Особой любовью и привязанностью Хрюкина пользовался пастух Иван Фисенко, у которого он был подпаском несколько лет.
Вот что рассказывает об этом Прасковья Ефремовна Гладкая, которая в послевоенные годы жила в Москве в семье Хрюкина:
«Генерал постоянно вспоминал о старике Фисенко. «Все, что во мне есть хорошего, — часто говорил Тимофей Тимофеевич, — пошло от старика Фисенко. Справедлив он был до крайности. Бывало и кнутом огреет, когда стадо просплю, но и последним куском поделится и поможет всегда. Человеком он меня сделал, а остального уж я сам добился».
Когда генерал Хрюкин появлялся в Привольной первым долгом навещал Фисенко.
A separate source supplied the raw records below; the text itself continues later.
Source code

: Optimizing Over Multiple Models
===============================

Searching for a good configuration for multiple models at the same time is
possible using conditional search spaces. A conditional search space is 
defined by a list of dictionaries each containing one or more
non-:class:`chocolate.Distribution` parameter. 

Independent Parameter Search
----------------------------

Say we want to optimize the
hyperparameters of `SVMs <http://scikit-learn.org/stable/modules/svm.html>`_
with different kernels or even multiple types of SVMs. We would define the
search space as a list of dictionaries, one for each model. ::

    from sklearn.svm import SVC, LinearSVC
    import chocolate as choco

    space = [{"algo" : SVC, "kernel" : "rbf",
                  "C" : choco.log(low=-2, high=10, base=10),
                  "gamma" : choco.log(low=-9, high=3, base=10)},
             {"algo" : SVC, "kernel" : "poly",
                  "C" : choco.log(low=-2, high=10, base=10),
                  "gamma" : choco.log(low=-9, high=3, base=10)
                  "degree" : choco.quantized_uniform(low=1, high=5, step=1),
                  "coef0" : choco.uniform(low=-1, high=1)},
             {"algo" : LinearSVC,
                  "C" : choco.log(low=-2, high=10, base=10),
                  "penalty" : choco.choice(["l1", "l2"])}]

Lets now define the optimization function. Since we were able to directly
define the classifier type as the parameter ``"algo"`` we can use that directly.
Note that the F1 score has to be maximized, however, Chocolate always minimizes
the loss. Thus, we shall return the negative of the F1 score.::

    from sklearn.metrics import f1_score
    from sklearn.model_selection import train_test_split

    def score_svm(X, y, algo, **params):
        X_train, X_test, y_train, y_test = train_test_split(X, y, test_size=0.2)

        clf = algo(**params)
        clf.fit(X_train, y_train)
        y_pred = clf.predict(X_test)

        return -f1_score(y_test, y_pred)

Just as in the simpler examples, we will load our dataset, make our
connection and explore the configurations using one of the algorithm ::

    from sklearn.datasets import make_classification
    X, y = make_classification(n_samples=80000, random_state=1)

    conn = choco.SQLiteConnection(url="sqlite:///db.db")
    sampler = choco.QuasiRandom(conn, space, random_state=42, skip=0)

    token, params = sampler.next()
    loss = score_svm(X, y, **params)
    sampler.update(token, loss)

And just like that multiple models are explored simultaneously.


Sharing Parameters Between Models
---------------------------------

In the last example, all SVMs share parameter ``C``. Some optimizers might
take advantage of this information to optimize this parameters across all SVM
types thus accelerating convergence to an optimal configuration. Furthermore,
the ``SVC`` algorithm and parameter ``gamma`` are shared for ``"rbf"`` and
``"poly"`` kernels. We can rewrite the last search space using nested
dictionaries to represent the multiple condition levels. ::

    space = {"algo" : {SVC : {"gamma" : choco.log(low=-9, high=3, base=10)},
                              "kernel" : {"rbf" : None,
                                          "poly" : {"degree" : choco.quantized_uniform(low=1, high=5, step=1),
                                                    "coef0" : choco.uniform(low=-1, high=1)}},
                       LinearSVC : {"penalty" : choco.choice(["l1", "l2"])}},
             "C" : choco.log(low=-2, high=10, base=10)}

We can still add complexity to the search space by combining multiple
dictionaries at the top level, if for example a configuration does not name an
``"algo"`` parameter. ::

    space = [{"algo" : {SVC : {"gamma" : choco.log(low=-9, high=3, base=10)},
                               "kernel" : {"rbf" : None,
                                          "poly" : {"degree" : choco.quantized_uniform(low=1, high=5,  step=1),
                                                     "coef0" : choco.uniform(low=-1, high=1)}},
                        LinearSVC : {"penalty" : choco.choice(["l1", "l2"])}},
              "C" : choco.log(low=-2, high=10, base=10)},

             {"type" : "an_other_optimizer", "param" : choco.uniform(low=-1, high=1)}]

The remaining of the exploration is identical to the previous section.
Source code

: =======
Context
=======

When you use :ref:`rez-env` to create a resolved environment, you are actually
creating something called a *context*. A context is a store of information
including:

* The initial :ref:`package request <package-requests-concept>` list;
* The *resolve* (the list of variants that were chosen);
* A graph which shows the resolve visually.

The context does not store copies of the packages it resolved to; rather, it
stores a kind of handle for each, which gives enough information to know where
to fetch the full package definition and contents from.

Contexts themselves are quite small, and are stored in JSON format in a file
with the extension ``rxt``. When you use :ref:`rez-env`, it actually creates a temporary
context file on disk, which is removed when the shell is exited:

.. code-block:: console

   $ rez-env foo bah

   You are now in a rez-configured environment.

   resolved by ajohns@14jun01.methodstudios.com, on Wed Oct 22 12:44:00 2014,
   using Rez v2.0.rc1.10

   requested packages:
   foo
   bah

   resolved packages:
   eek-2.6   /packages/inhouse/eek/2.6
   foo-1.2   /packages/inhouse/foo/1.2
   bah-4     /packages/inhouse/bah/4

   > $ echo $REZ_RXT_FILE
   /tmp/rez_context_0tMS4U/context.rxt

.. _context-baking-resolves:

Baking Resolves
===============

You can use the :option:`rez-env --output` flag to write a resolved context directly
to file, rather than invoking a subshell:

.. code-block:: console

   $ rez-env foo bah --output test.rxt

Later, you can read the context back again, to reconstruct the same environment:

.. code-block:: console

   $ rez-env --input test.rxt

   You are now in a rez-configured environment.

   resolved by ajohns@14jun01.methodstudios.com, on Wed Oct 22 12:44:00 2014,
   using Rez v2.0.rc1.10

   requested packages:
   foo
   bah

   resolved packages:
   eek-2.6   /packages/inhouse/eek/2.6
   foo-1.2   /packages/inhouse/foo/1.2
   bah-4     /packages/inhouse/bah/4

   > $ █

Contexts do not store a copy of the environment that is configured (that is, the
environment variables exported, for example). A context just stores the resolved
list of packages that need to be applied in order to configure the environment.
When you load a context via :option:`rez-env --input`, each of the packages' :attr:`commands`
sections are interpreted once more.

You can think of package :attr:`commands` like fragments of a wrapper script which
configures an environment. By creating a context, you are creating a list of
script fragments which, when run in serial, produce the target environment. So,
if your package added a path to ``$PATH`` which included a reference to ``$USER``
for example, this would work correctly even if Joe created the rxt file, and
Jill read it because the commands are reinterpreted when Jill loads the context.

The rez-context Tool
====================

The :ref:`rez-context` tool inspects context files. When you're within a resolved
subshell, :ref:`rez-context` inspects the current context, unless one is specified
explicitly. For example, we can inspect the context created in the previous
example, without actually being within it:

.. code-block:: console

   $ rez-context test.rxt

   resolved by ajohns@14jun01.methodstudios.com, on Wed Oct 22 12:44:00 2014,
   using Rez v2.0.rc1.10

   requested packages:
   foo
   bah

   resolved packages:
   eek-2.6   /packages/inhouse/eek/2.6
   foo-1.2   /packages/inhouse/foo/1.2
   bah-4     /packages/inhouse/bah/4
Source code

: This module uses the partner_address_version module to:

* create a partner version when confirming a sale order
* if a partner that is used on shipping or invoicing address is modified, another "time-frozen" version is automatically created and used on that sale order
Родной отец его умер в голодном тридцать третьем, теперь Фисенко заменял ему отца. Однажды привез ему самый дорогой подарок — генеральский френч без погон и кубанку. Уж и пофорсил старик, расхаживая по станице».
О встречах с генералом Хрюкнным на фронте рассказывала мне Ефросинья Ивановна Гринь. Она в 1930 году вступила в комсомол в станице Каневской и по путевке комсомола поехала учиться в Харьковский кулинарный техникум. Работала потом на харьковском тракторном. В войну попала поваром в офицерскую столовую.
— Однажды меня спросили, могу ли я варить настоящий кубанский борщ? Еще бы! Сама, говорю, кубанка. Оказалось, что кубанский борщ очень любит какой-то генерал летчиков. От души я борщ этот сготовила.